Activité A =
D'après le message royal, quelle instance lance ses activités publiques avec ce colloque ?
Activité B =
Relevez dans le message royal tous ceux dans les pratiques quotidiennes desquels il faut, selon lui, ancrer les valeurs de citoyenneté et les vertus du civisme.
Activité C =
Reprenez le message royal à partir de sa dernière phrase et poursuivez-le.

Texte source =
====================
Message de SM le Roi aux participants au colloque national sur "l'école et le comportement civique"

Rabat le 23/05/2007

Voici le texte intégral du message royal :

"Louange à Dieu.

Prière et salut sur le Prophète, Sa famille et Ses compagnons.

Mesdames, Messieurs.

Il Nous est agréable de Nous adresser à vous, à l'ouverture des travaux de cet important colloque qui réunit les acteurs éducatifs nationaux, ainsi que des experts venant du Maroc et d'ailleurs. Nous saluons, à cet égard, le choix du thème retenu pour votre colloque, "l'école et le comportement civique", et estimons que c'est là le meilleur choix que le Conseil supérieur de l'Enseignement ait pu faire pour lancer ses activités publiques.

Nous sommes, en cela, convaincu de la nécessité impérieuse d'ancrer, dans les pratiques quotidiennes des individus, des communautés et des institutions, les valeurs de citoyenneté et les vertus du civisme, notamment au vu des mutations profondes que connaissent actuellement les systèmes de valeurs et les référentiels culturels. Cela participe également de l'attention spéciale que Nous attachons à l'institution éducative qui a pour vocation de développer la première richesse du Maroc, que sont sa jeunesse et ses générations citoyennes.

Mesdames, Messieurs.

Le développement du civisme a pour finalité ultime de former un citoyen attaché aux constantes religieuses et patriotiques de son pays, pleinement respectueux des symboles de sa nation et des valeurs civilisationnelles d'ouverture qui sont les siennes, et fermement attaché à son identité, dans toute la diversité des affluents qui l'irriguent. Outre le souci d'en faire un citoyen fier d'appartenir à son pays, conscient de ses droits et de ses devoirs et imprégné des vertus de l'effort.
====================
Données fournies =
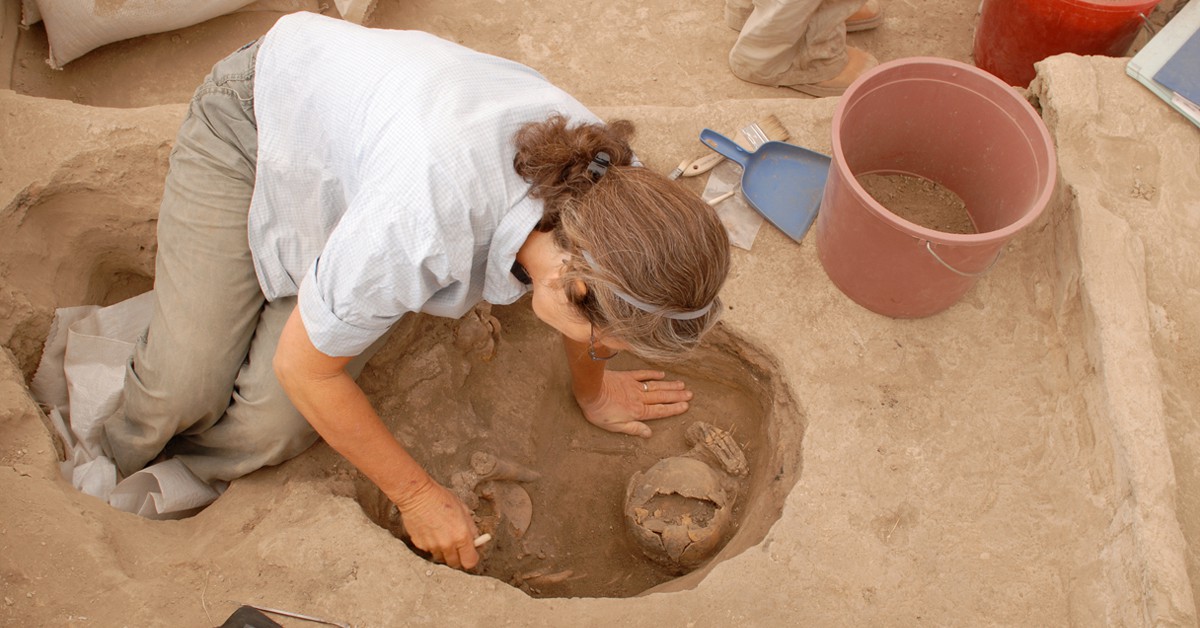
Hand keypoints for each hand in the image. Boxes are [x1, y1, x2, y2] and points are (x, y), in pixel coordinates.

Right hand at [397, 480, 479, 569]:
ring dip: (444, 552)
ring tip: (443, 536)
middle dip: (458, 557)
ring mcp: (433, 547)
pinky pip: (430, 551)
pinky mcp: (420, 545)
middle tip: (457, 547)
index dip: (471, 558)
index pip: (470, 562)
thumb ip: (471, 528)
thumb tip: (475, 540)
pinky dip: (432, 546)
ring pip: (442, 558)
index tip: (470, 554)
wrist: (417, 495)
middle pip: (455, 564)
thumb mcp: (463, 510)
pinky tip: (432, 533)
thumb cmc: (440, 498)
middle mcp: (447, 545)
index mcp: (461, 536)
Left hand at [576, 369, 692, 437]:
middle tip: (690, 394)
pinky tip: (662, 374)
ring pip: (656, 386)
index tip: (686, 406)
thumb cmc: (600, 411)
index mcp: (638, 412)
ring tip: (682, 385)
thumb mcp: (615, 427)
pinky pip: (643, 374)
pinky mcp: (627, 376)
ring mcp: (634, 386)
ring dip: (670, 386)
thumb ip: (634, 429)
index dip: (674, 408)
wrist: (590, 390)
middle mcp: (640, 398)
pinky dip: (653, 374)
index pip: (660, 410)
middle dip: (677, 396)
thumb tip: (649, 433)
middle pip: (662, 397)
====================
Résultat obtenu A =
Le Conseil supérieur de l'Enseignement.

Résultat obtenu B =
Les individus, les communautés et les institutions.

Résultat obtenu C =
Il s'agit de l'initier à ses obligations envers la patrie et à ses responsabilités envers soi-même, sa famille et sa communauté. Il s'agit aussi de l'inciter à s'imprégner des valeurs de tolérance, de solidarité et de coexistence, lui permettant ainsi d'apporter son concours à la vie démocratique de son pays, armé de confiance et d'optimisme, sachant compter sur soi-même et faire preuve d'un véritable esprit d'initiative.

De tels nobles desseins s'inscrivent dans le cadre du choix irréversible que Nous avons fait de consolider les jalons du Maroc de la citoyenneté responsable, de la démocratie et de la solidarité, et de consacrer l'Etat de droit, dans un esprit d'ouverture sur les valeurs universelles. C'est précisément pour ce même choix que Nous avons opté pour lancer les grands chantiers de notre pays, que ce soit la promotion des droits de l'homme, la démocratisation de la société, la restructuration du champ religieux, la réforme du système éducatif, ou la modernisation du secteur de la communication, ou encore la moralisation de la vie publique et la promotion des questions de la famille et de l'enfance.

Cette entreprise a été menée dans un souci de rupture avec les différentes manifestations d'incivisme, de fanatisme, d'extrémisme et d'ostracisme, et ce, quels que soient les référentiels idéologiques et les motivations sociales qui les sous-tendent, à l'intérieur de notre pays ou ailleurs.

Mesdames, Messieurs.

Si, pour les sociétés modernes, la promotion du comportement civique constitue une mission éducative qui revêt un caractère pressant, le devoir de s'en acquitter interpelle, au premier chef, les systèmes éducatifs et leur assigne, à cet égard, une responsabilité centrale et un rôle déterminant qui reste d'une actualité brûlante.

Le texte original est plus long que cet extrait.